Moreover, Universal had little reason to presume Top Gun: Maverick would still be earning $50 million in its third weekend, so that’s some cash that probably otherwise would have drifted into their coffers. That said, if word of mouth holds up, Joseph Kosinski’s Top Gun 2 and Colin Trevorrow’s Jurassic World 3 can both run the tables in terms of live-action biggies alongside Taika Waititi’s Thor: Love and Thunder (July 8), Jordan Peele’s Nope (July 22) and David Leitch’s Bullet Train (August 5) over the rest of the summer. Could the film play frontloaded even amid less competition? Sure, but even a multiplier like Fallen Kingdom gets the $185 million threequel to over/under $400 million. Even legs like F9 ($173 million/$70 million) gets it past $350 million. That would be down 16% from Fallen Kingdom, less than Jurassic Park III ($181 million) dropped from Lost World ($229 million).

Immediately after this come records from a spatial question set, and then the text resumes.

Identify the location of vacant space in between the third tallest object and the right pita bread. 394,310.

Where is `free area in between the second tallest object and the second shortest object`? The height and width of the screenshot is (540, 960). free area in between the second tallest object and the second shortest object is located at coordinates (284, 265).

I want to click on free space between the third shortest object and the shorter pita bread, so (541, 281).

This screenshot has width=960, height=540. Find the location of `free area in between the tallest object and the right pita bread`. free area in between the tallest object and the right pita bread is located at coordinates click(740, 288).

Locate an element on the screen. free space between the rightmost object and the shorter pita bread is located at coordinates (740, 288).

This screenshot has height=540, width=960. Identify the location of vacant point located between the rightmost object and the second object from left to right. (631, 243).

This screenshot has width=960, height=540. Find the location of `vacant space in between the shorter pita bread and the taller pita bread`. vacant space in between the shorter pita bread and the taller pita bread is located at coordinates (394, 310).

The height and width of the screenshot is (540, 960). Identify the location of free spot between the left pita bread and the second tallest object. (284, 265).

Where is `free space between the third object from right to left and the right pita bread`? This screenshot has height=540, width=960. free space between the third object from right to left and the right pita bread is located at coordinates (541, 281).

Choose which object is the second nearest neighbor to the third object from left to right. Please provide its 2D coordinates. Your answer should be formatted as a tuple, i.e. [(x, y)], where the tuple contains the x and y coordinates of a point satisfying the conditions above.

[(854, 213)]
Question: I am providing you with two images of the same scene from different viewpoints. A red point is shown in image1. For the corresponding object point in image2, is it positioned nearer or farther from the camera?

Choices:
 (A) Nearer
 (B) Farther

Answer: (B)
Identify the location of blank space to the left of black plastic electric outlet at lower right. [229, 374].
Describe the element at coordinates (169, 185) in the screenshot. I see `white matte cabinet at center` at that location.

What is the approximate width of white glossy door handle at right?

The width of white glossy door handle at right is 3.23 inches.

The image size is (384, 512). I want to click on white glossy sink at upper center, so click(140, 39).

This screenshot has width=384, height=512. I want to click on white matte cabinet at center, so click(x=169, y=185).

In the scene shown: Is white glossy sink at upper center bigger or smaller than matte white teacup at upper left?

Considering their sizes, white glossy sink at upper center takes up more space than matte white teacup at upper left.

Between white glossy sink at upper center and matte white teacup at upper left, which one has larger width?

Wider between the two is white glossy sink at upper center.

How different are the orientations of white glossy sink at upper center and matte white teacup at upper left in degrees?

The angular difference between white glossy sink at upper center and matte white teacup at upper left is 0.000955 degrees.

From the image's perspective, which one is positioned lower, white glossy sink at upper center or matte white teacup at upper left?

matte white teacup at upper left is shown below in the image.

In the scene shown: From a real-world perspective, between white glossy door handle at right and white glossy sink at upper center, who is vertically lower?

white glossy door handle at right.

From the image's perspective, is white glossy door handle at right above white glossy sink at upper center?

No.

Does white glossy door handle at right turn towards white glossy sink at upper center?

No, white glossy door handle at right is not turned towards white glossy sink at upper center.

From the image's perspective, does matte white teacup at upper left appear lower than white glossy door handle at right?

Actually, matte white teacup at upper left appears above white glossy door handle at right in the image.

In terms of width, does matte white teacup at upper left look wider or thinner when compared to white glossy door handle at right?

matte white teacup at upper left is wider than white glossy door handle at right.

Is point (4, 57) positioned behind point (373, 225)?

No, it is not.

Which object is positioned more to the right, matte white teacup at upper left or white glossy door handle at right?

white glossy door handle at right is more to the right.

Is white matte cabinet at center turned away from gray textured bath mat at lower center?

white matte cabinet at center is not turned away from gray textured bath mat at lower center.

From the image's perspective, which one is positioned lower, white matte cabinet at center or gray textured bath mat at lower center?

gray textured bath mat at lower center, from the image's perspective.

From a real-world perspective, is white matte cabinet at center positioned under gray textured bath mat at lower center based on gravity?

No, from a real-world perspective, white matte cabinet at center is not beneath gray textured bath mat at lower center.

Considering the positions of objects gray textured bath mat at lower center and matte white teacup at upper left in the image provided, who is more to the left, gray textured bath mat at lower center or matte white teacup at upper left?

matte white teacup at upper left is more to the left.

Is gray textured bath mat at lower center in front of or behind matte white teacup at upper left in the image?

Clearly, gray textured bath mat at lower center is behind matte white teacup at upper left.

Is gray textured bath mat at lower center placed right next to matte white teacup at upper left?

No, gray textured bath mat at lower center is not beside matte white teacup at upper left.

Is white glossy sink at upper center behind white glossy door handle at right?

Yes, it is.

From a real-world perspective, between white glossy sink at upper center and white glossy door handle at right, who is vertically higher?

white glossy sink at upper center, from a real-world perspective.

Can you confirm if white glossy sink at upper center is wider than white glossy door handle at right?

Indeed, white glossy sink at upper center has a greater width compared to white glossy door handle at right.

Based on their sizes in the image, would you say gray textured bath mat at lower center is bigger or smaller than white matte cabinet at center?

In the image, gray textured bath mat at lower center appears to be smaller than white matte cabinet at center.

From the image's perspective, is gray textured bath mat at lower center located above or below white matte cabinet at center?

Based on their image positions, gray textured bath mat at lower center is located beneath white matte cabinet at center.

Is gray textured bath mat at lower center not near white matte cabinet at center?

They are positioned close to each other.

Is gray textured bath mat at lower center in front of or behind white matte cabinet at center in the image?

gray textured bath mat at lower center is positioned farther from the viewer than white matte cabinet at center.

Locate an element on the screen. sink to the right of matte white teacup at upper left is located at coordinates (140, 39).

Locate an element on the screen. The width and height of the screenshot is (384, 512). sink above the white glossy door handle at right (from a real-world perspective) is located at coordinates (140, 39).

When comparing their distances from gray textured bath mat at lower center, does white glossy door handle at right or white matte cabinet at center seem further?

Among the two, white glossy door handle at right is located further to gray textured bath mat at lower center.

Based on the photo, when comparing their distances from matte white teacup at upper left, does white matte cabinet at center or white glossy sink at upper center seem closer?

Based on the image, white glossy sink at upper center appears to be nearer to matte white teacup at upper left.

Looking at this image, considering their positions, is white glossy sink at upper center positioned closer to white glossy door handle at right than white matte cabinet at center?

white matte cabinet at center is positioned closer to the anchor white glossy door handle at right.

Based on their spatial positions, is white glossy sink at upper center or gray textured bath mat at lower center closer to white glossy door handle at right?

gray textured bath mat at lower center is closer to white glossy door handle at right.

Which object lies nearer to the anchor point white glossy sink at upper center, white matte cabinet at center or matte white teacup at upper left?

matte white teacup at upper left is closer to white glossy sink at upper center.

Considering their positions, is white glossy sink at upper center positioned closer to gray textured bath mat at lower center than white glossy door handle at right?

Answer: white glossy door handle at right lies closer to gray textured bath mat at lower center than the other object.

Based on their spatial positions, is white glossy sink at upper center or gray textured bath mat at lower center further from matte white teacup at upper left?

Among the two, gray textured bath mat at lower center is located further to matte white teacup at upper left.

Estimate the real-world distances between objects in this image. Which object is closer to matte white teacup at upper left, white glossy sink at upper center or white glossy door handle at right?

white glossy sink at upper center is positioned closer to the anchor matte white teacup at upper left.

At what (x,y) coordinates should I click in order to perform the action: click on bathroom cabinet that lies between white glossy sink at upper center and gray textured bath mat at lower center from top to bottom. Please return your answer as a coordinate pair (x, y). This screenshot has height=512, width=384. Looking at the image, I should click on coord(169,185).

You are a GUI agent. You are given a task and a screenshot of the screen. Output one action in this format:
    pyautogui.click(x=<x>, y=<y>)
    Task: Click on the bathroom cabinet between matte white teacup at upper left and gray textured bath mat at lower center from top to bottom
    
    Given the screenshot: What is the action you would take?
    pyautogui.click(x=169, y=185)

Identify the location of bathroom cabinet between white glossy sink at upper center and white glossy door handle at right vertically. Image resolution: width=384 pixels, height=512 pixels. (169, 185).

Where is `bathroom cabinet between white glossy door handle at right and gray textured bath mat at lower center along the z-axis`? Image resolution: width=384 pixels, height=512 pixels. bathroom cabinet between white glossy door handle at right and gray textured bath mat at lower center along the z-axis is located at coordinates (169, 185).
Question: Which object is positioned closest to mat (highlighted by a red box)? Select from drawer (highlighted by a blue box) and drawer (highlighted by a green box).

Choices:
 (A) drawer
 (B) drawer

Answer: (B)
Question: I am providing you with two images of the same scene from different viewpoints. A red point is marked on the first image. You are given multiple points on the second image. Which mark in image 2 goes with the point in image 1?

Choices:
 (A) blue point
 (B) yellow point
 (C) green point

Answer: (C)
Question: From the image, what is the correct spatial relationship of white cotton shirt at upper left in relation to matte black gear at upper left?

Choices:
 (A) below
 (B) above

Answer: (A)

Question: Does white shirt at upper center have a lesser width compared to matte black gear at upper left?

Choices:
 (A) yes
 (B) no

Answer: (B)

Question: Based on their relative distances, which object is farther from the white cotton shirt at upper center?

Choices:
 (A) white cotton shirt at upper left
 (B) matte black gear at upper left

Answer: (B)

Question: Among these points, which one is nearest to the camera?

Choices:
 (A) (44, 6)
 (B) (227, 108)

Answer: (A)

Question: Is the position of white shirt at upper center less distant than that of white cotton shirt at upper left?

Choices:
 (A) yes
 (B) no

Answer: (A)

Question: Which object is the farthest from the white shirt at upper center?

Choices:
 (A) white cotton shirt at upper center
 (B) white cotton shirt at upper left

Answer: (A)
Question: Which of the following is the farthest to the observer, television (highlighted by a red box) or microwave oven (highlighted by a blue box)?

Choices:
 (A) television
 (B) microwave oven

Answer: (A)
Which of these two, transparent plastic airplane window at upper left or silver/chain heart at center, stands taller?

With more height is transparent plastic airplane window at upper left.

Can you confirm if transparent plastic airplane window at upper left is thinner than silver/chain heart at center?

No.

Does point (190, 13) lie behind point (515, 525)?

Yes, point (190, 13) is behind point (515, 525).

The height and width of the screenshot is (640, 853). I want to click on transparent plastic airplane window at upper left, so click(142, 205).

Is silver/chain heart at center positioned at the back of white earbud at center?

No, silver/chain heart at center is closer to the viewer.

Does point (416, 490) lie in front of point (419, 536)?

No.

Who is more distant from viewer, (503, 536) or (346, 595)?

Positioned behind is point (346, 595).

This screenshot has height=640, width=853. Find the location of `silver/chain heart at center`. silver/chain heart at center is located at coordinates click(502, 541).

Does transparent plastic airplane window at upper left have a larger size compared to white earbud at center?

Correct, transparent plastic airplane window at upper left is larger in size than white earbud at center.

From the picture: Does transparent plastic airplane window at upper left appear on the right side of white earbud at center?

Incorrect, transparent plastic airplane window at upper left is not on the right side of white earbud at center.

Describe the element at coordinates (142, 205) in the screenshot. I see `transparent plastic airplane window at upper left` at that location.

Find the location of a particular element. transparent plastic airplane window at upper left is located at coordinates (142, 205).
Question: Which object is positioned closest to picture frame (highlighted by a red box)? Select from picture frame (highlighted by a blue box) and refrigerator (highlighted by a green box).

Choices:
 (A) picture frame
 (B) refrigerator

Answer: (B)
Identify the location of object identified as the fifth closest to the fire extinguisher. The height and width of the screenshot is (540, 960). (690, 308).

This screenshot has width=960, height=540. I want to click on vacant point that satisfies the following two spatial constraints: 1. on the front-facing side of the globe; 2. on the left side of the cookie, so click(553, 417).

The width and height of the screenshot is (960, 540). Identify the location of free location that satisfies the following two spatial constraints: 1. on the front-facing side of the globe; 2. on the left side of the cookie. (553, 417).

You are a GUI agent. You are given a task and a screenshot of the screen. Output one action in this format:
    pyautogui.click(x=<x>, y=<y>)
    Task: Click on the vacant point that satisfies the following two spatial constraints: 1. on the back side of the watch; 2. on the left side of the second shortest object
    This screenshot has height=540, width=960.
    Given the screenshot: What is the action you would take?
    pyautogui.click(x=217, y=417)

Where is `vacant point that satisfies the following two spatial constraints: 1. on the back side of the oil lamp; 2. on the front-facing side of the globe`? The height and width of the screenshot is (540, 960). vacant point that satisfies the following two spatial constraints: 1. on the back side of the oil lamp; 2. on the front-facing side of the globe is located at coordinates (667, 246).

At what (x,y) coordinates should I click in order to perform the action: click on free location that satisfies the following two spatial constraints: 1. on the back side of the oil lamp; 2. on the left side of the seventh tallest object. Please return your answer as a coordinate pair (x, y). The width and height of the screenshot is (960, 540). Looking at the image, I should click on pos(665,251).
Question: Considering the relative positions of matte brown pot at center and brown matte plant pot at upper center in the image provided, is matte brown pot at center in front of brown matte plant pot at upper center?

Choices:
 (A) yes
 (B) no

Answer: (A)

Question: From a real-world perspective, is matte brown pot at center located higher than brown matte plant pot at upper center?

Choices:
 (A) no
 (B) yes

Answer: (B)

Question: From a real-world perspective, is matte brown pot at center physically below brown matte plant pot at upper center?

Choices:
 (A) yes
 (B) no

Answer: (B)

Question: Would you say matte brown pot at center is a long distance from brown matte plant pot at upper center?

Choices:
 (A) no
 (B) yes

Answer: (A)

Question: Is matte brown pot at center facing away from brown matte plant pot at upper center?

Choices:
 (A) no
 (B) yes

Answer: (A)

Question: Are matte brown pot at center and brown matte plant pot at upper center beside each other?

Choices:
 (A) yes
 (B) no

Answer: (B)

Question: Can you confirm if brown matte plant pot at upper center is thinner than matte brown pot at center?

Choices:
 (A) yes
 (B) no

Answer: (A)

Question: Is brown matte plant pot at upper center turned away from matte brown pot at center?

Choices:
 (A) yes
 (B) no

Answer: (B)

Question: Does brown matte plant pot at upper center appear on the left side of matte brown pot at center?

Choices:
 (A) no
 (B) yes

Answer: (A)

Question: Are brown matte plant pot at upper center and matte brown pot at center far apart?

Jurassic World: Dominion, starring the original trio alongside Chris Pratt, Bryce Dallas Howard, B.D. Wong, Campbell Scott, Isabella Sermon and DeWanda Wise, may not be the top domestic grosser of the summer. It may end up below The Batman’s $369 million cume. Nontheless, the global crown is up for grabs, especially with an extra $130 million or so in China (after around $36 million in two days for a likely $52 million weekend) that its top-tier competition won’t have. Even if it ends below $1 billion, it’s a $185 million flick that has earned $195 million global and could be over/under $385 million worldwide by tomorrow. If this film sours folks on the franchise, it is supposed to be the finale. For all the “It’s the Rise of Skywalker of Jurassic movies!” chatter and that’s not totally inaccurate, Star Wars Episode IX still earned $1.073 billion worldwide.